> PROVIDED RECORDS
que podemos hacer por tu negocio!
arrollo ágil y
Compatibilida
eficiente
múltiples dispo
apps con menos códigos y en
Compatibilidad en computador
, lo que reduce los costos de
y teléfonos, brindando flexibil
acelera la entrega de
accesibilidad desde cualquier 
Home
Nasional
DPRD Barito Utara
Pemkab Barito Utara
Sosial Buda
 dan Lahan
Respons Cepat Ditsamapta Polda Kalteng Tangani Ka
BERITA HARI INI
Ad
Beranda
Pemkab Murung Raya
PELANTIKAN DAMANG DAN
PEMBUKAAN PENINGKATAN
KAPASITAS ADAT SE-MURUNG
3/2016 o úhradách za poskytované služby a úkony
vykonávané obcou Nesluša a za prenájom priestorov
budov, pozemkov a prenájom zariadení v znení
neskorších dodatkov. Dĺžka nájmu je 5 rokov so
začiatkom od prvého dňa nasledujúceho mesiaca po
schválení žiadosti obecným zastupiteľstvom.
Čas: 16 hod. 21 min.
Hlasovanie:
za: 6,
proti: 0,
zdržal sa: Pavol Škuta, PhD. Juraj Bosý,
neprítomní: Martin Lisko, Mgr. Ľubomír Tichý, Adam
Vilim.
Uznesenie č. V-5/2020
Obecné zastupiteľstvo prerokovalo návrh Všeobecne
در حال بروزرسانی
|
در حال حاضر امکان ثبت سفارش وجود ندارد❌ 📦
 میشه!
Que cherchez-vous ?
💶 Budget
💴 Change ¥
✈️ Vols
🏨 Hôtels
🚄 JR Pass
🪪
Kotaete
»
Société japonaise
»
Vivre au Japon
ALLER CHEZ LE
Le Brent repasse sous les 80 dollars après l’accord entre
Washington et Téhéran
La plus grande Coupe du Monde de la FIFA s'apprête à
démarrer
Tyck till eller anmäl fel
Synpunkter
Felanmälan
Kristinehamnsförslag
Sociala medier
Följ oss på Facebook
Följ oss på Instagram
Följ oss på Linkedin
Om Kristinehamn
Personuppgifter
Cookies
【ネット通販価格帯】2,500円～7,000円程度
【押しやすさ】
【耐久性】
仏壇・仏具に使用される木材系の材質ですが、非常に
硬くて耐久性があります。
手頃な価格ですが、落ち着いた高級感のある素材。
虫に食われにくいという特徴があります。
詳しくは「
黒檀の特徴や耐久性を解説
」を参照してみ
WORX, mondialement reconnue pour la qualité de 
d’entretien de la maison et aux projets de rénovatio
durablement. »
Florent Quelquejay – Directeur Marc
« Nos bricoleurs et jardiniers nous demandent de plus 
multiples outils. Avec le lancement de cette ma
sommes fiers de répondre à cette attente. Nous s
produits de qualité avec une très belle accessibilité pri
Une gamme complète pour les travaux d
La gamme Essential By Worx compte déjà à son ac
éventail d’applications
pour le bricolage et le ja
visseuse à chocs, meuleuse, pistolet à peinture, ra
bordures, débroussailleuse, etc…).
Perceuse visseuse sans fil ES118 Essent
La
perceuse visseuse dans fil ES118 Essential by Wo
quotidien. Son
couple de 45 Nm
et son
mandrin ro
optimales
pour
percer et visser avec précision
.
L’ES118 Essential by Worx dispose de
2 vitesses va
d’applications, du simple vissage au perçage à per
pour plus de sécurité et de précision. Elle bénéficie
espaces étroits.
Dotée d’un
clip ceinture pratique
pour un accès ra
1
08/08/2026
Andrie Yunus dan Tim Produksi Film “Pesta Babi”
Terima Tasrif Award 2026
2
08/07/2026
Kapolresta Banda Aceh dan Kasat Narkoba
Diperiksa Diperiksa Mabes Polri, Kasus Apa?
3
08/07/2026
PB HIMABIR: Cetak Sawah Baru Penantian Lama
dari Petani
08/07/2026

> EXERCISE
Copy out the material, keeping every line exactly as it is.

> ANSWER BELOW
que podemos hacer por tu negocio!
arrollo ágil y
Compatibilida
eficiente
múltiples dispo
apps con menos códigos y en
Compatibilidad en computador
, lo que reduce los costos de
y teléfonos, brindando flexibil
acelera la entrega de
accesibilidad desde cualquier 
Home
Nasional
DPRD Barito Utara
Pemkab Barito Utara
Sosial Buda
 dan Lahan
Respons Cepat Ditsamapta Polda Kalteng Tangani Ka
BERITA HARI INI
Ad
Beranda
Pemkab Murung Raya
PELANTIKAN DAMANG DAN
PEMBUKAAN PENINGKATAN
KAPASITAS ADAT SE-MURUNG
3/2016 o úhradách za poskytované služby a úkony
vykonávané obcou Nesluša a za prenájom priestorov
budov, pozemkov a prenájom zariadení v znení
neskorších dodatkov. Dĺžka nájmu je 5 rokov so
začiatkom od prvého dňa nasledujúceho mesiaca po
schválení žiadosti obecným zastupiteľstvom.
Čas: 16 hod. 21 min.
Hlasovanie:
za: 6,
proti: 0,
zdržal sa: Pavol Škuta, PhD. Juraj Bosý,
neprítomní: Martin Lisko, Mgr. Ľubomír Tichý, Adam
Vilim.
Uznesenie č. V-5/2020
Obecné zastupiteľstvo prerokovalo návrh Všeobecne
در حال بروزرسانی
|
در حال حاضر امکان ثبت سفارش وجود ندارد❌ 📦
 میشه!
Que cherchez-vous ?
💶 Budget
💴 Change ¥
✈️ Vols
🏨 Hôtels
🚄 JR Pass
🪪
Kotaete
»
Société japonaise
»
Vivre au Japon
ALLER CHEZ LE
Le Brent repasse sous les 80 dollars après l’accord entre
Washington et Téhéran
La plus grande Coupe du Monde de la FIFA s'apprête à
démarrer
Tyck till eller anmäl fel
Synpunkter
Felanmälan
Kristinehamnsförslag
Sociala medier
Följ oss på Facebook
Följ oss på Instagram
Följ oss på Linkedin
Om Kristinehamn
Personuppgifter
Cookies
【ネット通販価格帯】2,500円～7,000円程度
【押しやすさ】
【耐久性】
仏壇・仏具に使用される木材系の材質ですが、非常に
硬くて耐久性があります。
手頃な価格ですが、落ち着いた高級感のある素材。
虫に食われにくいという特徴があります。
詳しくは「
黒檀の特徴や耐久性を解説
」を参照してみ
WORX, mondialement reconnue pour la qualité de 
d’entretien de la maison et aux projets de rénovatio
durablement. »
Florent Quelquejay – Directeur Marc
« Nos bricoleurs et jardiniers nous demandent de plus 
multiples outils. Avec le lancement de cette ma
sommes fiers de répondre à cette attente. Nous s
produits de qualité avec une très belle accessibilité pri
Une gamme complète pour les travaux d
La gamme Essential By Worx compte déjà à son ac
éventail d’applications
pour le bricolage et le ja
visseuse à chocs, meuleuse, pistolet à peinture, ra
bordures, débroussailleuse, etc…).
Perceuse visseuse sans fil ES118 Essent
La
perceuse visseuse dans fil ES118 Essential by Wo
quotidien. Son
couple de 45 Nm
et son
mandrin ro
optimales
pour
percer et visser avec précision
.
L’ES118 Essential by Worx dispose de
2 vitesses va
d’applications, du simple vissage au perçage à per
pour plus de sécurité et de précision. Elle bénéficie
espaces étroits.
Dotée d’un
clip ceinture pratique
pour un accès ra
1
08/08/2026
Andrie Yunus dan Tim Produksi Film “Pesta Babi”
Terima Tasrif Award 2026
2
08/07/2026
Kapolresta Banda Aceh dan Kasat Narkoba
Diperiksa Diperiksa Mabes Polri, Kasus Apa?
3
08/07/2026
PB HIMABIR: Cetak Sawah Baru Penantian Lama
dari Petani
08/07/2026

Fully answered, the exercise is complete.